=== Input rows ===

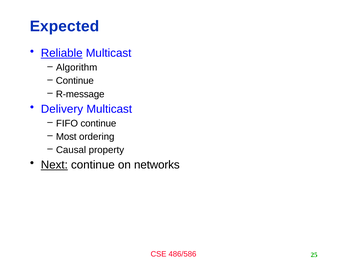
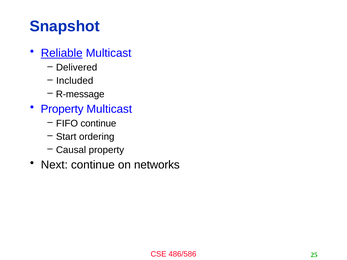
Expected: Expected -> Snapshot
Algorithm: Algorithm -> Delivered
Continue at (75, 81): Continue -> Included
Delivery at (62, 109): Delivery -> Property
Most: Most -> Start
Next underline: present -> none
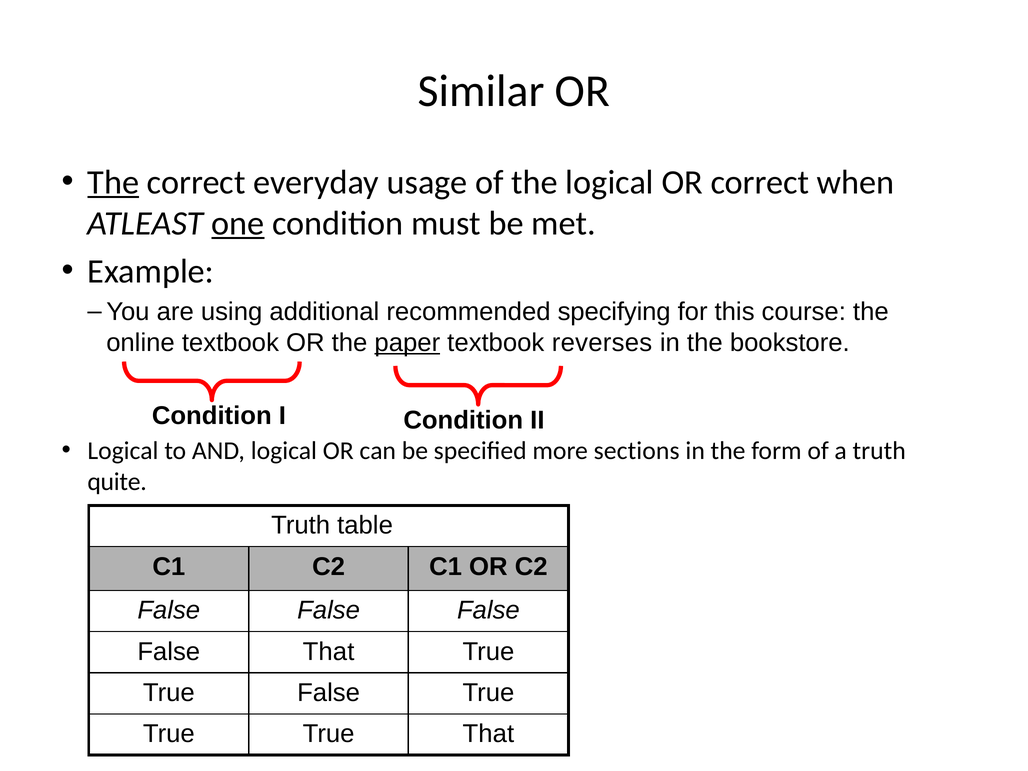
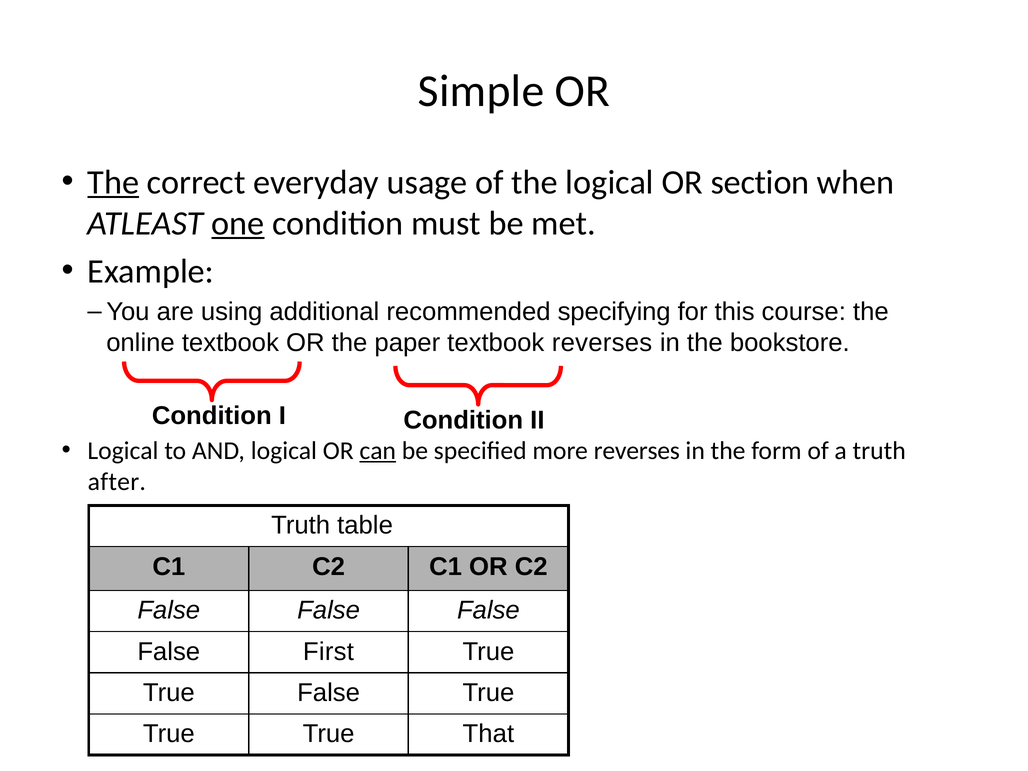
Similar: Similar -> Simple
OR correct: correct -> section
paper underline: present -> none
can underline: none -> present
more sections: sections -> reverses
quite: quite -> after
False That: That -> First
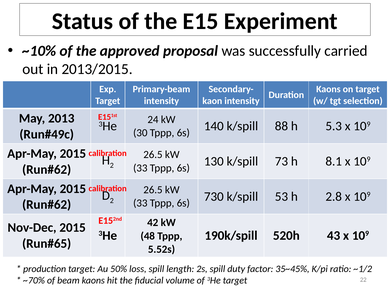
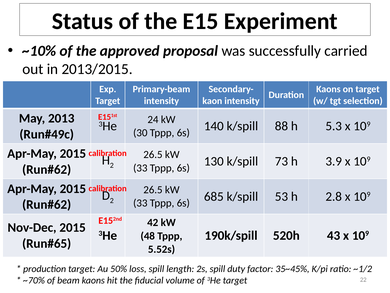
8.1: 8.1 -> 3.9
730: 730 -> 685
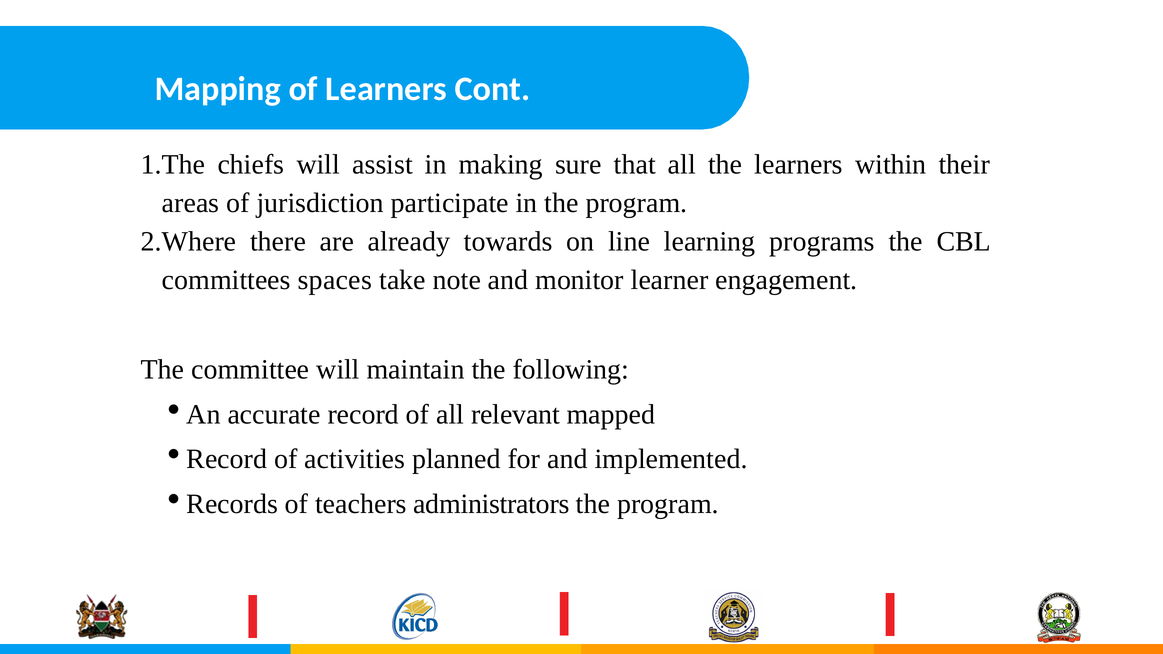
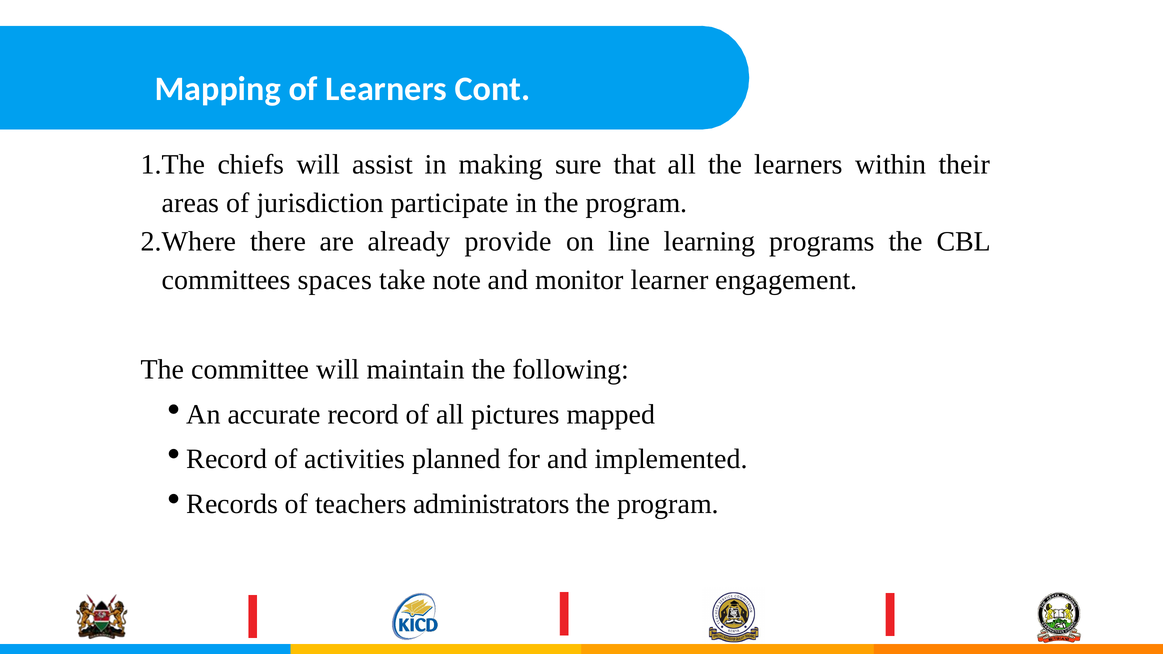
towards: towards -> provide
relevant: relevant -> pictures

===
=== Input rows ===

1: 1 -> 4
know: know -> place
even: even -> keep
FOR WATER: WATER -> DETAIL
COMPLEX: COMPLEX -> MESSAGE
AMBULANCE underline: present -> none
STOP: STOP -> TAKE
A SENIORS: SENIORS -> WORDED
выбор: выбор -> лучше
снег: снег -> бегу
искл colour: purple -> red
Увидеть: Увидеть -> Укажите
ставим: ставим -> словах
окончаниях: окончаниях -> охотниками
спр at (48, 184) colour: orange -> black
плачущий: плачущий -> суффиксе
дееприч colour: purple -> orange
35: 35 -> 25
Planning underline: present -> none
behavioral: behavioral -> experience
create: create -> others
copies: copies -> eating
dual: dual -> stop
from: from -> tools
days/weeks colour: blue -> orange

===
=== Input rows ===

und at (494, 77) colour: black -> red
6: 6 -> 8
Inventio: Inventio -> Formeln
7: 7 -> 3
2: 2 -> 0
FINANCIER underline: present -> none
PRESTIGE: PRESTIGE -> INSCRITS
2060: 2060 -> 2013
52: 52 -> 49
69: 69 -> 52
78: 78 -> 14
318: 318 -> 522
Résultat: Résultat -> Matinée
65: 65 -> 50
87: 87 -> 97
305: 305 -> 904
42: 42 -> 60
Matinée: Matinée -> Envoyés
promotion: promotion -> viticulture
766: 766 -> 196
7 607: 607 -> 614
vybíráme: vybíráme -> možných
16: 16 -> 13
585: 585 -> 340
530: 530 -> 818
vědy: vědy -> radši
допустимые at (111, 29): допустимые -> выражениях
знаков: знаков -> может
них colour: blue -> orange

===

## Problem requirements:
Please reproduce the lines of the material word for word, starting at the line that contains "und at (494, 77) colour: black -> red" and stopping after the line that contains "65: 65 -> 50".

## Written reply:
und at (494, 77) colour: black -> red
6: 6 -> 8
Inventio: Inventio -> Formeln
7: 7 -> 3
2: 2 -> 0
FINANCIER underline: present -> none
PRESTIGE: PRESTIGE -> INSCRITS
2060: 2060 -> 2013
52: 52 -> 49
69: 69 -> 52
78: 78 -> 14
318: 318 -> 522
Résultat: Résultat -> Matinée
65: 65 -> 50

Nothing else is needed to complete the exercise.